*Data in this exercise:*
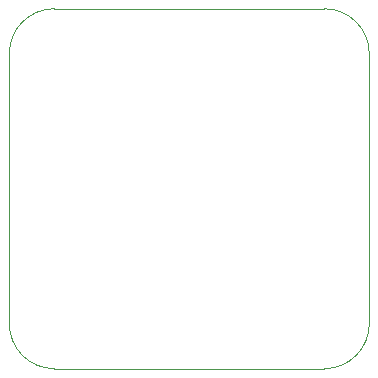
<source format=gbr>
%TF.GenerationSoftware,KiCad,Pcbnew,8.0.4-8.0.4-0~ubuntu22.04.1*%
%TF.CreationDate,2024-08-03T19:38:37+03:00*%
%TF.ProjectId,PM-Bus,504d2d42-7573-42e6-9b69-6361645f7063,rev?*%
%TF.SameCoordinates,Original*%
%TF.FileFunction,Profile,NP*%
%FSLAX46Y46*%
G04 Gerber Fmt 4.6, Leading zero omitted, Abs format (unit mm)*
G04 Created by KiCad (PCBNEW 8.0.4-8.0.4-0~ubuntu22.04.1) date 2024-08-03 19:38:37*
%MOMM*%
%LPD*%
G01*
G04 APERTURE LIST*
%TA.AperFunction,Profile*%
%ADD10C,0.050000*%
%TD*%
G04 APERTURE END LIST*
D10*
X64770000Y-76200000D02*
X87630000Y-76200000D01*
X91440000Y-102870000D02*
G75*
G02*
X87630000Y-106680000I-3810000J0D01*
G01*
X60960000Y-80010000D02*
G75*
G02*
X64770000Y-76200000I3810000J0D01*
G01*
X87630000Y-106680000D02*
X64770000Y-106680000D01*
X87630000Y-76200000D02*
G75*
G02*
X91440000Y-80010000I0J-3810000D01*
G01*
X64770000Y-106680000D02*
G75*
G02*
X60960000Y-102870000I0J3810000D01*
G01*
X91440000Y-80010000D02*
X91440000Y-102870000D01*
X60960000Y-102870000D02*
X60960000Y-80010000D01*
M02*

</source>
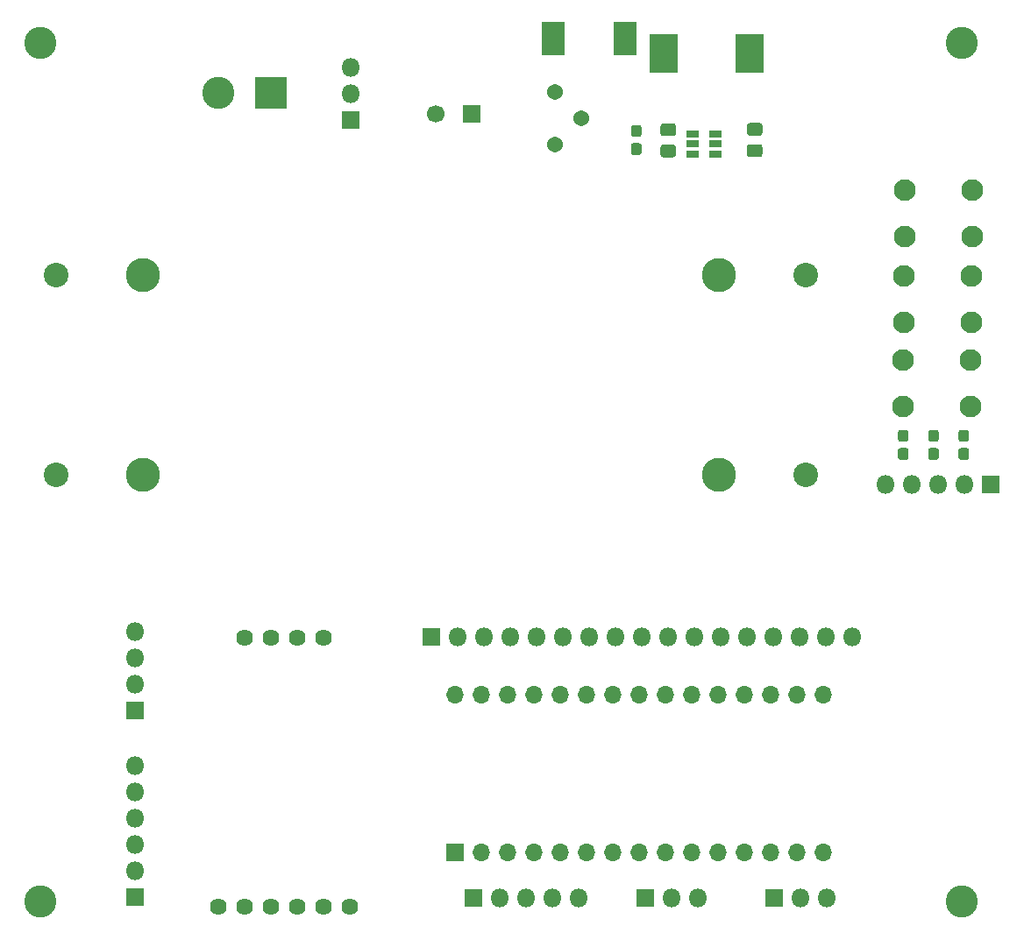
<source format=gbr>
%TF.GenerationSoftware,KiCad,Pcbnew,(5.1.6)-1*%
%TF.CreationDate,2020-07-21T16:26:21+08:00*%
%TF.ProjectId,Egg_segregator,4567675f-7365-4677-9265-6761746f722e,rev?*%
%TF.SameCoordinates,Original*%
%TF.FileFunction,Soldermask,Top*%
%TF.FilePolarity,Negative*%
%FSLAX46Y46*%
G04 Gerber Fmt 4.6, Leading zero omitted, Abs format (unit mm)*
G04 Created by KiCad (PCBNEW (5.1.6)-1) date 2020-07-21 16:26:21*
%MOMM*%
%LPD*%
G01*
G04 APERTURE LIST*
%ADD10R,1.700000X1.700000*%
%ADD11O,1.700000X1.700000*%
%ADD12C,3.100000*%
%ADD13C,1.700000*%
%ADD14R,2.280000X3.220000*%
%ADD15R,3.100000X3.100000*%
%ADD16O,1.800000X1.800000*%
%ADD17R,1.800000X1.800000*%
%ADD18R,2.800000X3.700000*%
%ADD19C,1.540000*%
%ADD20C,2.100000*%
%ADD21C,2.386000*%
%ADD22C,3.300400*%
%ADD23R,1.160000X0.750000*%
%ADD24C,1.624000*%
G04 APERTURE END LIST*
D10*
%TO.C,A1*%
X136017000Y-118237000D03*
D11*
X169037000Y-102997000D03*
X138557000Y-118237000D03*
X166497000Y-102997000D03*
X141097000Y-118237000D03*
X163957000Y-102997000D03*
X143637000Y-118237000D03*
X161417000Y-102997000D03*
X146177000Y-118237000D03*
X158877000Y-102997000D03*
X148717000Y-118237000D03*
X156337000Y-102997000D03*
X151257000Y-118237000D03*
X153797000Y-102997000D03*
X153797000Y-118237000D03*
X151257000Y-102997000D03*
X156337000Y-118237000D03*
X148717000Y-102997000D03*
X158877000Y-118237000D03*
X146177000Y-102997000D03*
X161417000Y-118237000D03*
X143637000Y-102997000D03*
X163957000Y-118237000D03*
X141097000Y-102997000D03*
X166497000Y-118237000D03*
X138557000Y-102997000D03*
X169037000Y-118237000D03*
X136017000Y-102997000D03*
X171577000Y-118237000D03*
X171577000Y-102997000D03*
%TD*%
D12*
%TO.C,MH4*%
X185000000Y-123000000D03*
%TD*%
%TO.C,MH2*%
X185000000Y-40000000D03*
%TD*%
%TO.C,MH3*%
X96000000Y-123000000D03*
%TD*%
%TO.C,MH1*%
X96000000Y-40000000D03*
%TD*%
%TO.C,C1*%
G36*
G01*
X164494738Y-49803000D02*
X165451262Y-49803000D01*
G75*
G02*
X165723000Y-50074738I0J-271738D01*
G01*
X165723000Y-50781262D01*
G75*
G02*
X165451262Y-51053000I-271738J0D01*
G01*
X164494738Y-51053000D01*
G75*
G02*
X164223000Y-50781262I0J271738D01*
G01*
X164223000Y-50074738D01*
G75*
G02*
X164494738Y-49803000I271738J0D01*
G01*
G37*
G36*
G01*
X164494738Y-47753000D02*
X165451262Y-47753000D01*
G75*
G02*
X165723000Y-48024738I0J-271738D01*
G01*
X165723000Y-48731262D01*
G75*
G02*
X165451262Y-49003000I-271738J0D01*
G01*
X164494738Y-49003000D01*
G75*
G02*
X164223000Y-48731262I0J271738D01*
G01*
X164223000Y-48024738D01*
G75*
G02*
X164494738Y-47753000I271738J0D01*
G01*
G37*
%TD*%
%TO.C,C2*%
G36*
G01*
X156150738Y-47778400D02*
X157107262Y-47778400D01*
G75*
G02*
X157379000Y-48050138I0J-271738D01*
G01*
X157379000Y-48756662D01*
G75*
G02*
X157107262Y-49028400I-271738J0D01*
G01*
X156150738Y-49028400D01*
G75*
G02*
X155879000Y-48756662I0J271738D01*
G01*
X155879000Y-48050138D01*
G75*
G02*
X156150738Y-47778400I271738J0D01*
G01*
G37*
G36*
G01*
X156150738Y-49828400D02*
X157107262Y-49828400D01*
G75*
G02*
X157379000Y-50100138I0J-271738D01*
G01*
X157379000Y-50806662D01*
G75*
G02*
X157107262Y-51078400I-271738J0D01*
G01*
X156150738Y-51078400D01*
G75*
G02*
X155879000Y-50806662I0J271738D01*
G01*
X155879000Y-50100138D01*
G75*
G02*
X156150738Y-49828400I271738J0D01*
G01*
G37*
%TD*%
D10*
%TO.C,C3*%
X137668000Y-46863000D03*
D13*
X134168000Y-46863000D03*
%TD*%
D14*
%TO.C,D1*%
X145486000Y-39624000D03*
X152456000Y-39624000D03*
%TD*%
D15*
%TO.C,J1*%
X118237000Y-44831000D03*
D12*
X113157000Y-44831000D03*
%TD*%
D16*
%TO.C,J2*%
X105156000Y-96901000D03*
X105156000Y-99441000D03*
X105156000Y-101981000D03*
D17*
X105156000Y-104521000D03*
%TD*%
D16*
%TO.C,J5*%
X105156000Y-109855000D03*
X105156000Y-112395000D03*
X105156000Y-114935000D03*
X105156000Y-117475000D03*
X105156000Y-120015000D03*
D17*
X105156000Y-122555000D03*
%TD*%
%TO.C,J6*%
X154432000Y-122631000D03*
D16*
X156972000Y-122631000D03*
X159512000Y-122631000D03*
%TD*%
%TO.C,J7*%
X171958000Y-122631000D03*
X169418000Y-122631000D03*
D17*
X166878000Y-122631000D03*
%TD*%
%TO.C,J8*%
X133731000Y-97409000D03*
D16*
X136271000Y-97409000D03*
X138811000Y-97409000D03*
X141351000Y-97409000D03*
X143891000Y-97409000D03*
X146431000Y-97409000D03*
X148971000Y-97409000D03*
X151511000Y-97409000D03*
X154051000Y-97409000D03*
X156591000Y-97409000D03*
X159131000Y-97409000D03*
X161671000Y-97409000D03*
X164211000Y-97409000D03*
X166751000Y-97409000D03*
X169291000Y-97409000D03*
X171831000Y-97409000D03*
X174371000Y-97409000D03*
%TD*%
D18*
%TO.C,L1*%
X164513000Y-41021000D03*
X156213000Y-41021000D03*
%TD*%
%TO.C,R1*%
G36*
G01*
X185428500Y-80317000D02*
X184903500Y-80317000D01*
G75*
G02*
X184641000Y-80054500I0J262500D01*
G01*
X184641000Y-79429500D01*
G75*
G02*
X184903500Y-79167000I262500J0D01*
G01*
X185428500Y-79167000D01*
G75*
G02*
X185691000Y-79429500I0J-262500D01*
G01*
X185691000Y-80054500D01*
G75*
G02*
X185428500Y-80317000I-262500J0D01*
G01*
G37*
G36*
G01*
X185428500Y-78567000D02*
X184903500Y-78567000D01*
G75*
G02*
X184641000Y-78304500I0J262500D01*
G01*
X184641000Y-77679500D01*
G75*
G02*
X184903500Y-77417000I262500J0D01*
G01*
X185428500Y-77417000D01*
G75*
G02*
X185691000Y-77679500I0J-262500D01*
G01*
X185691000Y-78304500D01*
G75*
G02*
X185428500Y-78567000I-262500J0D01*
G01*
G37*
%TD*%
%TO.C,R2*%
G36*
G01*
X182507500Y-78567000D02*
X181982500Y-78567000D01*
G75*
G02*
X181720000Y-78304500I0J262500D01*
G01*
X181720000Y-77679500D01*
G75*
G02*
X181982500Y-77417000I262500J0D01*
G01*
X182507500Y-77417000D01*
G75*
G02*
X182770000Y-77679500I0J-262500D01*
G01*
X182770000Y-78304500D01*
G75*
G02*
X182507500Y-78567000I-262500J0D01*
G01*
G37*
G36*
G01*
X182507500Y-80317000D02*
X181982500Y-80317000D01*
G75*
G02*
X181720000Y-80054500I0J262500D01*
G01*
X181720000Y-79429500D01*
G75*
G02*
X181982500Y-79167000I262500J0D01*
G01*
X182507500Y-79167000D01*
G75*
G02*
X182770000Y-79429500I0J-262500D01*
G01*
X182770000Y-80054500D01*
G75*
G02*
X182507500Y-80317000I-262500J0D01*
G01*
G37*
%TD*%
%TO.C,R3*%
G36*
G01*
X179586500Y-80317000D02*
X179061500Y-80317000D01*
G75*
G02*
X178799000Y-80054500I0J262500D01*
G01*
X178799000Y-79429500D01*
G75*
G02*
X179061500Y-79167000I262500J0D01*
G01*
X179586500Y-79167000D01*
G75*
G02*
X179849000Y-79429500I0J-262500D01*
G01*
X179849000Y-80054500D01*
G75*
G02*
X179586500Y-80317000I-262500J0D01*
G01*
G37*
G36*
G01*
X179586500Y-78567000D02*
X179061500Y-78567000D01*
G75*
G02*
X178799000Y-78304500I0J262500D01*
G01*
X178799000Y-77679500D01*
G75*
G02*
X179061500Y-77417000I262500J0D01*
G01*
X179586500Y-77417000D01*
G75*
G02*
X179849000Y-77679500I0J-262500D01*
G01*
X179849000Y-78304500D01*
G75*
G02*
X179586500Y-78567000I-262500J0D01*
G01*
G37*
%TD*%
%TO.C,R4*%
G36*
G01*
X153280500Y-49703000D02*
X153805500Y-49703000D01*
G75*
G02*
X154068000Y-49965500I0J-262500D01*
G01*
X154068000Y-50590500D01*
G75*
G02*
X153805500Y-50853000I-262500J0D01*
G01*
X153280500Y-50853000D01*
G75*
G02*
X153018000Y-50590500I0J262500D01*
G01*
X153018000Y-49965500D01*
G75*
G02*
X153280500Y-49703000I262500J0D01*
G01*
G37*
G36*
G01*
X153280500Y-47953000D02*
X153805500Y-47953000D01*
G75*
G02*
X154068000Y-48215500I0J-262500D01*
G01*
X154068000Y-48840500D01*
G75*
G02*
X153805500Y-49103000I-262500J0D01*
G01*
X153280500Y-49103000D01*
G75*
G02*
X153018000Y-48840500I0J262500D01*
G01*
X153018000Y-48215500D01*
G75*
G02*
X153280500Y-47953000I262500J0D01*
G01*
G37*
%TD*%
D19*
%TO.C,RV1*%
X145720000Y-44729400D03*
X148260000Y-47269400D03*
X145720000Y-49809400D03*
%TD*%
D20*
%TO.C,SW1*%
X185826000Y-70645900D03*
X185826000Y-75145900D03*
X179326000Y-70645900D03*
X179326000Y-75145900D03*
%TD*%
%TO.C,SW2*%
X179391000Y-67008900D03*
X179391000Y-62508900D03*
X185891000Y-67008900D03*
X185891000Y-62508900D03*
%TD*%
%TO.C,SW3*%
X185953000Y-54262900D03*
X185953000Y-58762900D03*
X179453000Y-54262900D03*
X179453000Y-58762900D03*
%TD*%
D17*
%TO.C,SW4*%
X125984000Y-47498000D03*
D16*
X125984000Y-44958000D03*
X125984000Y-42418000D03*
%TD*%
D21*
%TO.C,U1*%
X97536000Y-62484000D03*
X169926000Y-62484000D03*
X169926000Y-81788000D03*
X97536000Y-81788000D03*
D22*
X105918000Y-62484000D03*
X105918000Y-81788000D03*
X161544000Y-81788000D03*
X161544000Y-62484000D03*
%TD*%
D23*
%TO.C,U2*%
X159009000Y-48834000D03*
X159009000Y-49784000D03*
X159009000Y-50734000D03*
X161209000Y-50734000D03*
X161209000Y-48834000D03*
X161209000Y-49784000D03*
%TD*%
D24*
%TO.C,A2*%
X115697000Y-97536000D03*
X118237000Y-97536000D03*
X120777000Y-97536000D03*
X123317000Y-97536000D03*
X115697000Y-123536000D03*
X118237000Y-123536000D03*
X120777000Y-123536000D03*
X123317000Y-123536000D03*
X125857000Y-123536000D03*
X113157000Y-123536000D03*
%TD*%
D17*
%TO.C,J9*%
X187757000Y-82727800D03*
D16*
X185217000Y-82727800D03*
X182677000Y-82727800D03*
X180137000Y-82727800D03*
X177597000Y-82727800D03*
%TD*%
D17*
%TO.C,J10*%
X137846000Y-122631000D03*
D16*
X140386000Y-122631000D03*
X142926000Y-122631000D03*
X145466000Y-122631000D03*
X148006000Y-122631000D03*
%TD*%
M02*

</source>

*Requirement:*
Which lines of the entries above contain the word "ProjectId"? Copy each of them.

*Expected answer:*
%TF.ProjectId,PM-Bus,504d2d42-7573-42e6-9b69-6361645f7063,rev?*%
%TF.ProjectId,Egg_segregator,4567675f-7365-4677-9265-6761746f722e,rev?*%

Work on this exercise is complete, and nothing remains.